> Work request:
Only the lines holding the word "down" are wanted; copy each of them from the listing.

> Dataset excerpt:
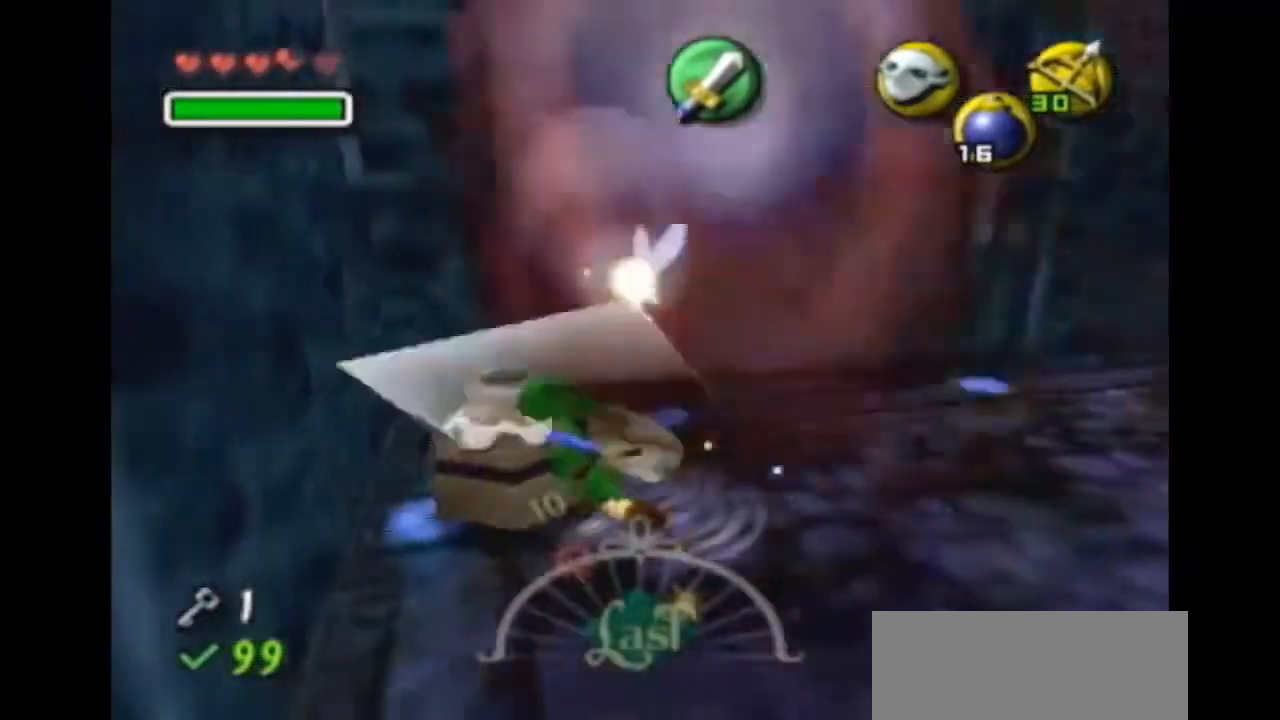
{"dt_ms": 500, "buttons": ["R1", "Z"], "left_stick": "right", "right_stick": "center", "events": [[200, "left_stick", "right"], [400, "Z", "down"], [500, "R1", "down"]]}
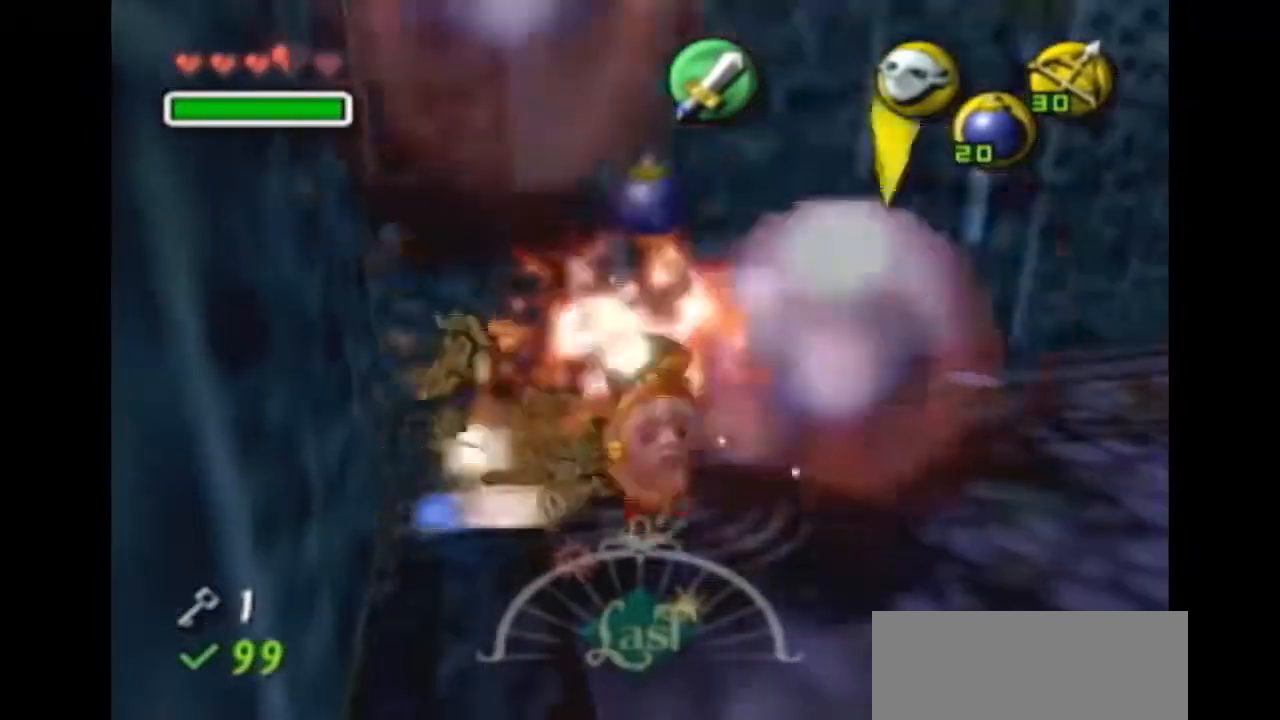
{"dt_ms": 1000, "buttons": [], "left_stick": "right", "right_stick": "center"}
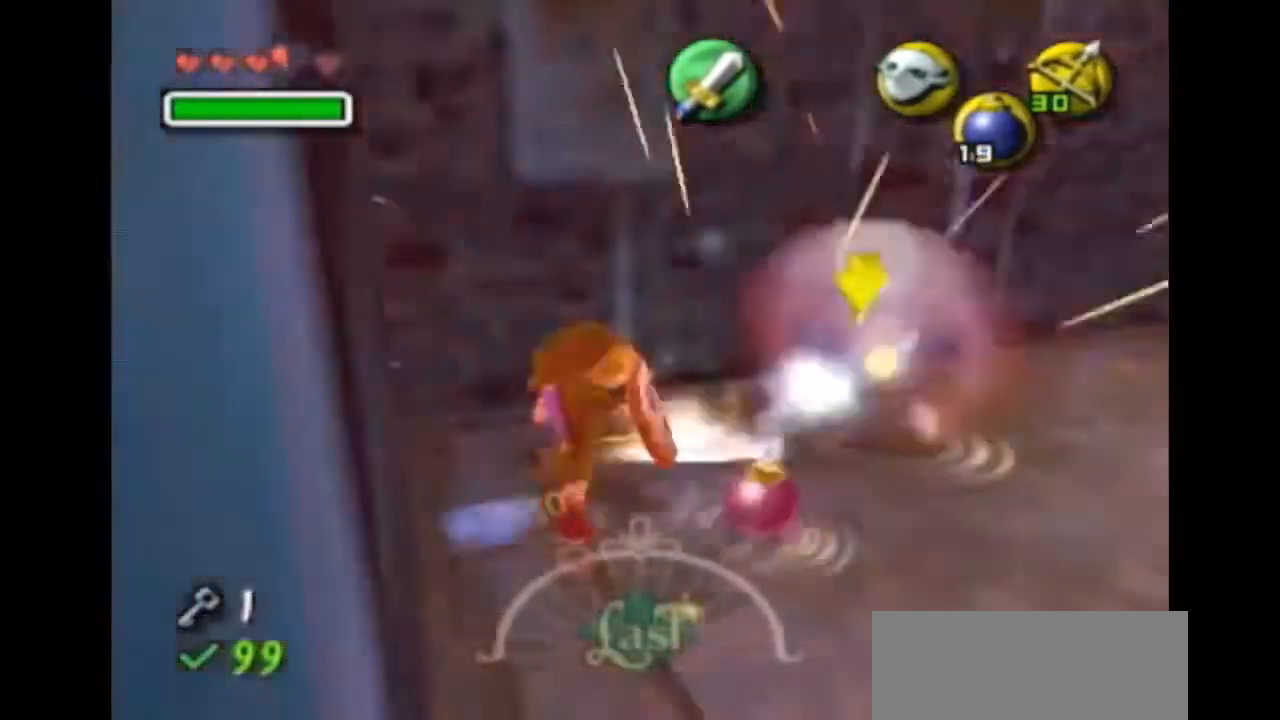
{"dt_ms": 500, "buttons": [], "left_stick": "right", "right_stick": "center", "events": [[300, "A", "down"], [467, "A", "up"]]}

> Reply to the exercise:
{"dt_ms": 500, "buttons": ["R1", "Z"], "left_stick": "right", "right_stick": "center", "events": [[200, "left_stick", "right"], [400, "Z", "down"], [500, "R1", "down"]]}
{"dt_ms": 500, "buttons": [], "left_stick": "right", "right_stick": "center", "events": [[300, "A", "down"], [467, "A", "up"]]}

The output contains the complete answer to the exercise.